(Saved data entries)
>>>>
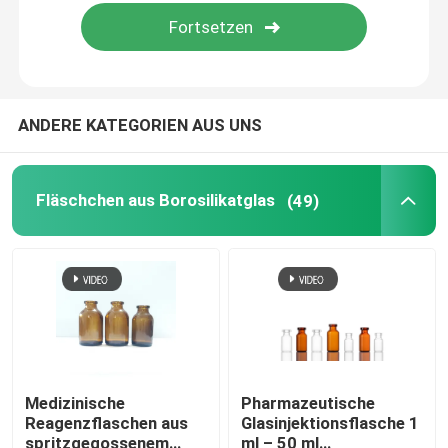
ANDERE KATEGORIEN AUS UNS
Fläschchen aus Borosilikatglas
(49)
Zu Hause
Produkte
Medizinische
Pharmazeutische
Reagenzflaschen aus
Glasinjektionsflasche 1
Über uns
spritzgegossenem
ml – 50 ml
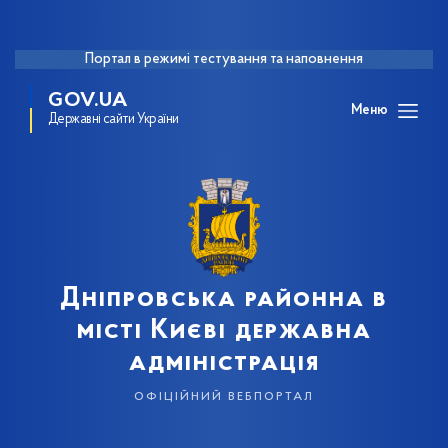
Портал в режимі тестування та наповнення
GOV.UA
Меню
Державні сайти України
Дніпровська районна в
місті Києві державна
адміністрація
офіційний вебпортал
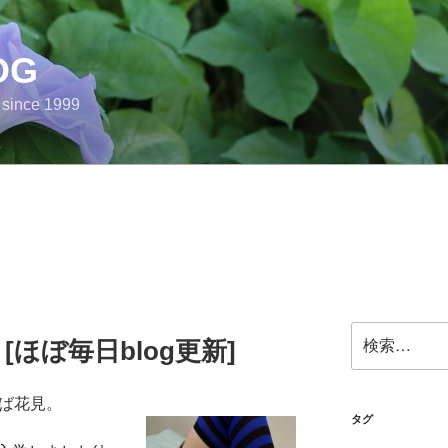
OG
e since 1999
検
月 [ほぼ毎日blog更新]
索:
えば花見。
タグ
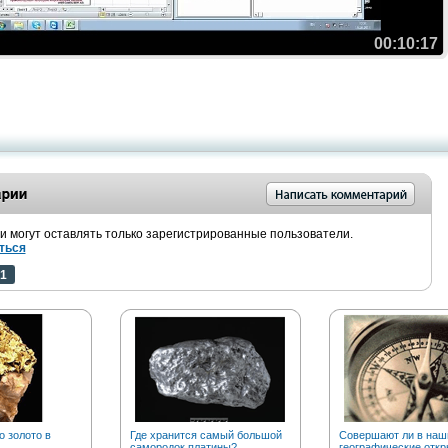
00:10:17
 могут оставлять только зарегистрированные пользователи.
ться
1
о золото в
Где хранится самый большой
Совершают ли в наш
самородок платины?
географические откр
<<<<
>>>>
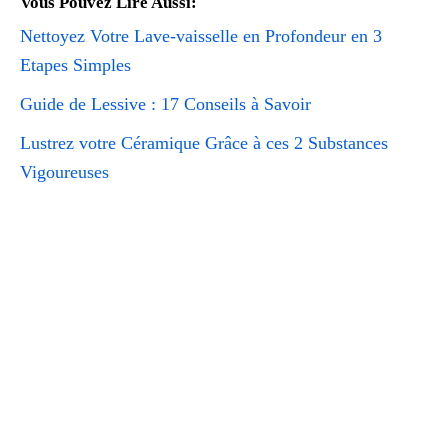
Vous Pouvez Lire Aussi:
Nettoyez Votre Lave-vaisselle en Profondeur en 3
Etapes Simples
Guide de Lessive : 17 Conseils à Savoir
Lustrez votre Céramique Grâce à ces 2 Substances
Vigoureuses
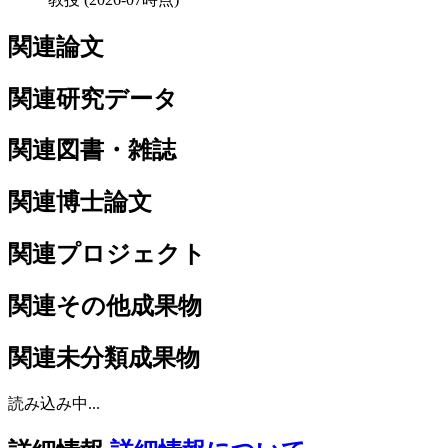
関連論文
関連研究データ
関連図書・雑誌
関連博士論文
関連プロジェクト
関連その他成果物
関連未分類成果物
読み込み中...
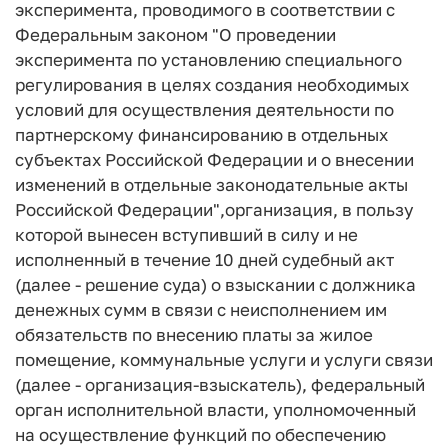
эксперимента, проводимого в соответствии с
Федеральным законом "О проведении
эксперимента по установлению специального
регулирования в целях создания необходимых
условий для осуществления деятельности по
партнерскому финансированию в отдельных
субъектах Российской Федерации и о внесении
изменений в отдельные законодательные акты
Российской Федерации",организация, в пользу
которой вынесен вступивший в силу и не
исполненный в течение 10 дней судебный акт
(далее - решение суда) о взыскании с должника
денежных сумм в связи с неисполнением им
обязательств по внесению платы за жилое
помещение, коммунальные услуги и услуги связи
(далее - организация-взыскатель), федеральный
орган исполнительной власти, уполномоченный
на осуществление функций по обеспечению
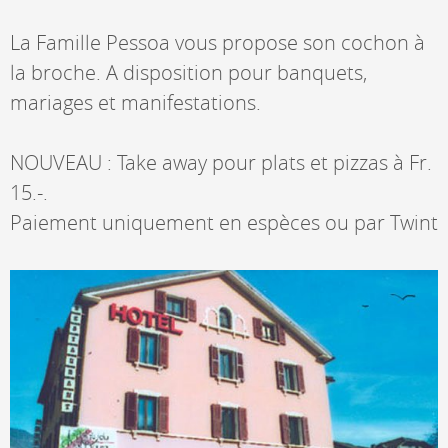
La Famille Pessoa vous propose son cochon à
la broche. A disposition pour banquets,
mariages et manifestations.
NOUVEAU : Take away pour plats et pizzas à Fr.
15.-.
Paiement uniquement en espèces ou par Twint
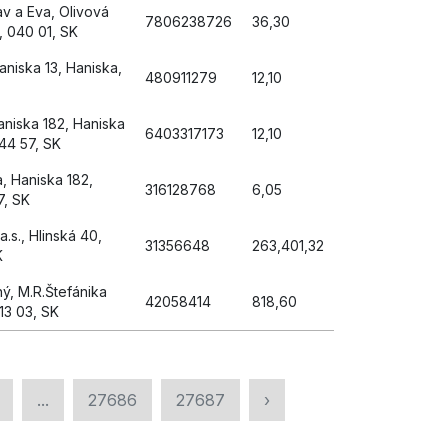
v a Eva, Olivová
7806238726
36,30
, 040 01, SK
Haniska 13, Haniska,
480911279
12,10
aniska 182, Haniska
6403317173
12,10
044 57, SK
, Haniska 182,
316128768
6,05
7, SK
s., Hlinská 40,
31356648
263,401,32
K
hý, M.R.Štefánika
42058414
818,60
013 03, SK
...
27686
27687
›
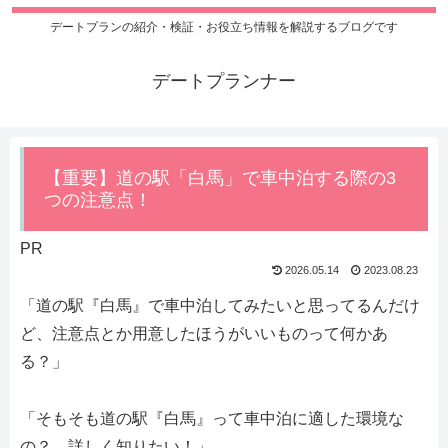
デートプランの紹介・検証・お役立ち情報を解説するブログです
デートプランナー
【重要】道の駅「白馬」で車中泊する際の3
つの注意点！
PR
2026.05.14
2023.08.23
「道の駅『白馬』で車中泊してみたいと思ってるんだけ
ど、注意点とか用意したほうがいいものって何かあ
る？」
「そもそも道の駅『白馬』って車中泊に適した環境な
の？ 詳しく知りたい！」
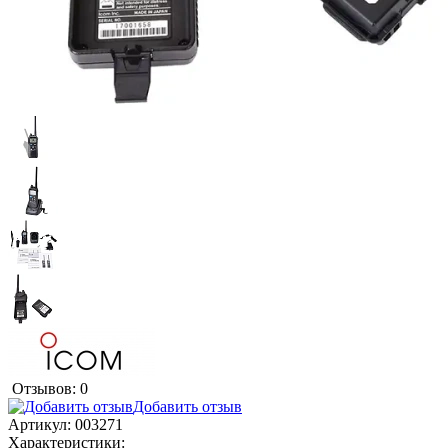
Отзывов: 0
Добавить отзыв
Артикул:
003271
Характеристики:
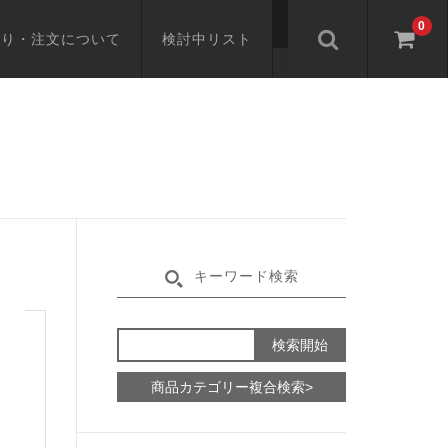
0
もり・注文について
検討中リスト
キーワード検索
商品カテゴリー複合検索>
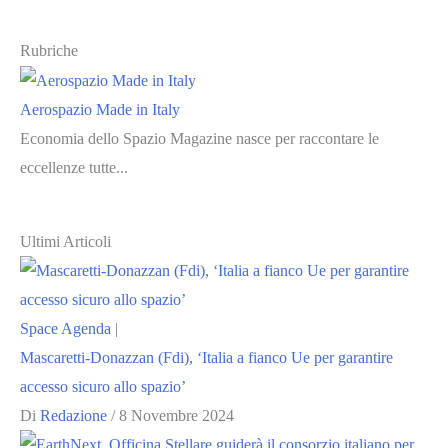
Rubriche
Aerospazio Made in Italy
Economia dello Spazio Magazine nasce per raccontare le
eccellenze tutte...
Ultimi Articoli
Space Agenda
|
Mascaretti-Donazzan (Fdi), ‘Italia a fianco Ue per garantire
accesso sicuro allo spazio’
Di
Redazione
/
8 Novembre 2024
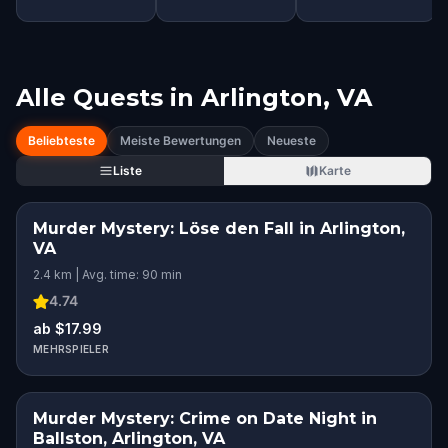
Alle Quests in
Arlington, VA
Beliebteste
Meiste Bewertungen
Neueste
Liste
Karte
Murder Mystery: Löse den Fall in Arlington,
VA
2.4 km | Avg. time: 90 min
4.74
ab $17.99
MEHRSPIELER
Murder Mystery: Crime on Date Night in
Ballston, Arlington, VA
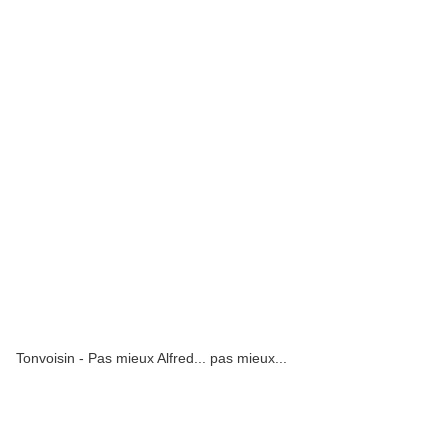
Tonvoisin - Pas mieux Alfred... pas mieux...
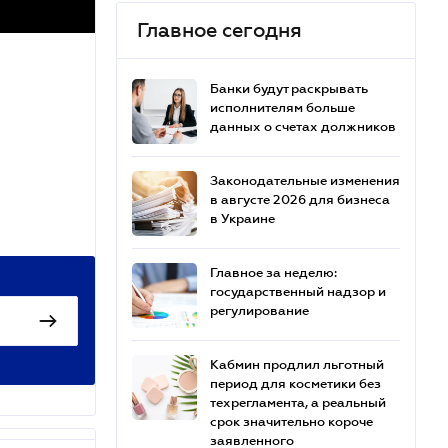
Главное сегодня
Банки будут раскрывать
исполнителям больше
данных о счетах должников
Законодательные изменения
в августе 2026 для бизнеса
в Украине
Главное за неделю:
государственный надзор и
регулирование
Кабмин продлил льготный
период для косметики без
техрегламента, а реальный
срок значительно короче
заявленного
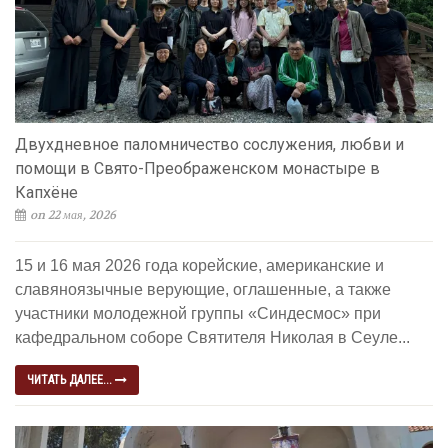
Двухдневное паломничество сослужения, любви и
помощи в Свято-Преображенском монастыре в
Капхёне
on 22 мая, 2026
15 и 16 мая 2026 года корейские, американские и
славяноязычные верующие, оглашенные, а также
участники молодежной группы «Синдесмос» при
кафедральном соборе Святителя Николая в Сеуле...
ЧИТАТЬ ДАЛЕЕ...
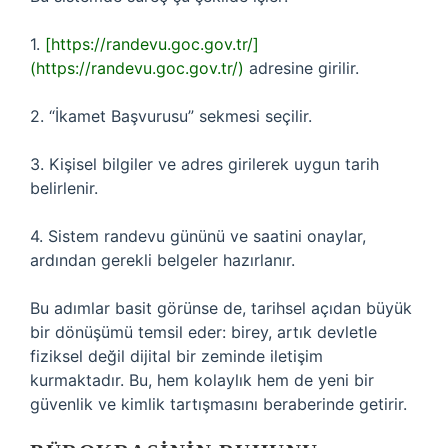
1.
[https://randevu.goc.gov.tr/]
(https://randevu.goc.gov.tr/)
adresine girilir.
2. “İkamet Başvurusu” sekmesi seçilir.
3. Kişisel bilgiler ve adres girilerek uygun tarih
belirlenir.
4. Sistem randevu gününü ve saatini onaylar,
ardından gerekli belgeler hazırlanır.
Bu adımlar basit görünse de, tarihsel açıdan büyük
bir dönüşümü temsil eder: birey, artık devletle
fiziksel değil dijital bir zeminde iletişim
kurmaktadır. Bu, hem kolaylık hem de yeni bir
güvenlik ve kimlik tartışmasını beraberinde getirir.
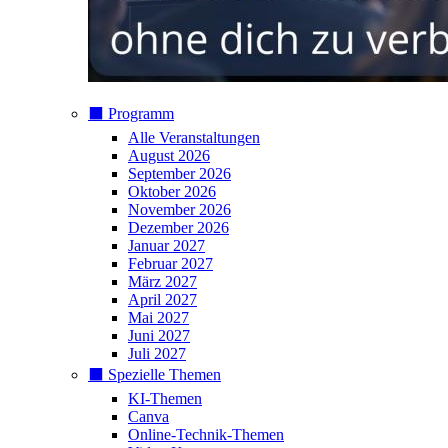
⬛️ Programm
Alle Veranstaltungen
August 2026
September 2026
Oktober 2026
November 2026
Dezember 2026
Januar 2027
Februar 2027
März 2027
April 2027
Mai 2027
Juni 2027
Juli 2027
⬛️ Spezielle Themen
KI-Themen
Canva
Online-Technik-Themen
<<<<
>>>>
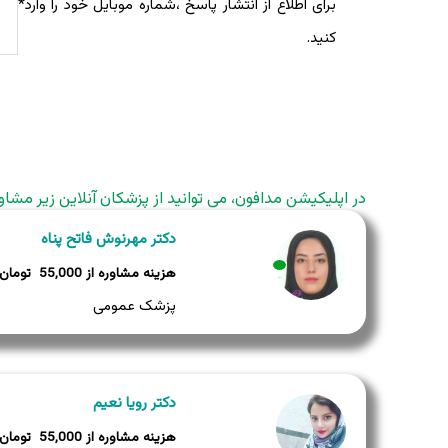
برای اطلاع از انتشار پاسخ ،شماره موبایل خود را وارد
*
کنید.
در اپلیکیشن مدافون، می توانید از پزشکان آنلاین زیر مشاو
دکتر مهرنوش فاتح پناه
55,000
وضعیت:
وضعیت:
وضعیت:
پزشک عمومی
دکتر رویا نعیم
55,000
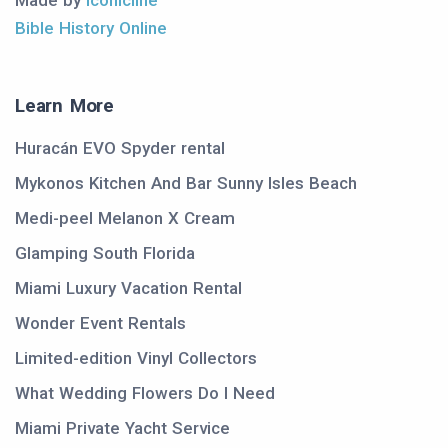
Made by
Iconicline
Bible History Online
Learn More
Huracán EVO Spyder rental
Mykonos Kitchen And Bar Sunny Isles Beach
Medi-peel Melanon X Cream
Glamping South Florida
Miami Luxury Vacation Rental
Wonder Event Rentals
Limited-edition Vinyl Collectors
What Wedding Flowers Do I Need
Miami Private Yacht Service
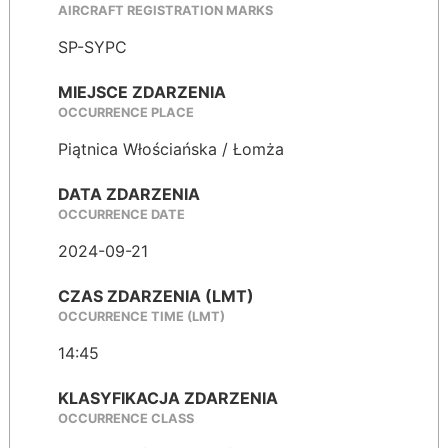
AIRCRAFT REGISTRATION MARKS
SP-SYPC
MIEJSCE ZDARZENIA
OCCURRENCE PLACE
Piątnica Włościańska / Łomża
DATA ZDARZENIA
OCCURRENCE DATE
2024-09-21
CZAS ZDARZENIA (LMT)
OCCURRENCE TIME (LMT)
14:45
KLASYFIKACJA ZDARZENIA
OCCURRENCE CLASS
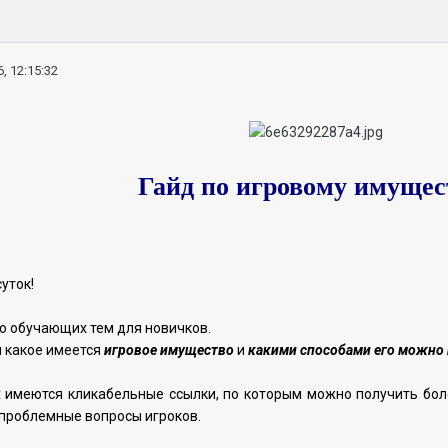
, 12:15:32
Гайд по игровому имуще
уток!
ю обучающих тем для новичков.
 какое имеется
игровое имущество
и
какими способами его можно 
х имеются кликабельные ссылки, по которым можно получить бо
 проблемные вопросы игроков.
<<<<
In the stretch of the material above, from the line containing "Alle Quests in" through the line containing "ЧИТАТЬ ДАЛЕЕ...", swap "Murder Mystery" for "Escape Room" and write those lines out again with everything else unchanged. Leave the pictures out of your answer.

▶ Task answer
Alle Quests in
Arlington, VA
Beliebteste
Meiste Bewertungen
Neueste
Liste
Karte
Escape Room: Löse den Fall in Arlington,
VA
2.4 km | Avg. time: 90 min
4.74
ab $17.99
MEHRSPIELER
Escape Room: Crime on Date Night in
Ballston, Arlington, VA
Tonvoisin - Pas mieux Alfred... pas mieux...
Главное сегодня
Банки будут раскрывать
исполнителям больше
данных о счетах должников
Законодательные изменения
в августе 2026 для бизнеса
в Украине
Главное за неделю:
государственный надзор и
регулирование
Кабмин продлил льготный
период для косметики без
техрегламента, а реальный
срок значительно короче
заявленного
Двухдневное паломничество сослужения, любви и
помощи в Свято-Преображенском монастыре в
Капхёне
on 22 мая, 2026
15 и 16 мая 2026 года корейские, американские и
славяноязычные верующие, оглашенные, а также
участники молодежной группы «Синдесмос» при
кафедральном соборе Святителя Николая в Сеуле...
ЧИТАТЬ ДАЛЕЕ...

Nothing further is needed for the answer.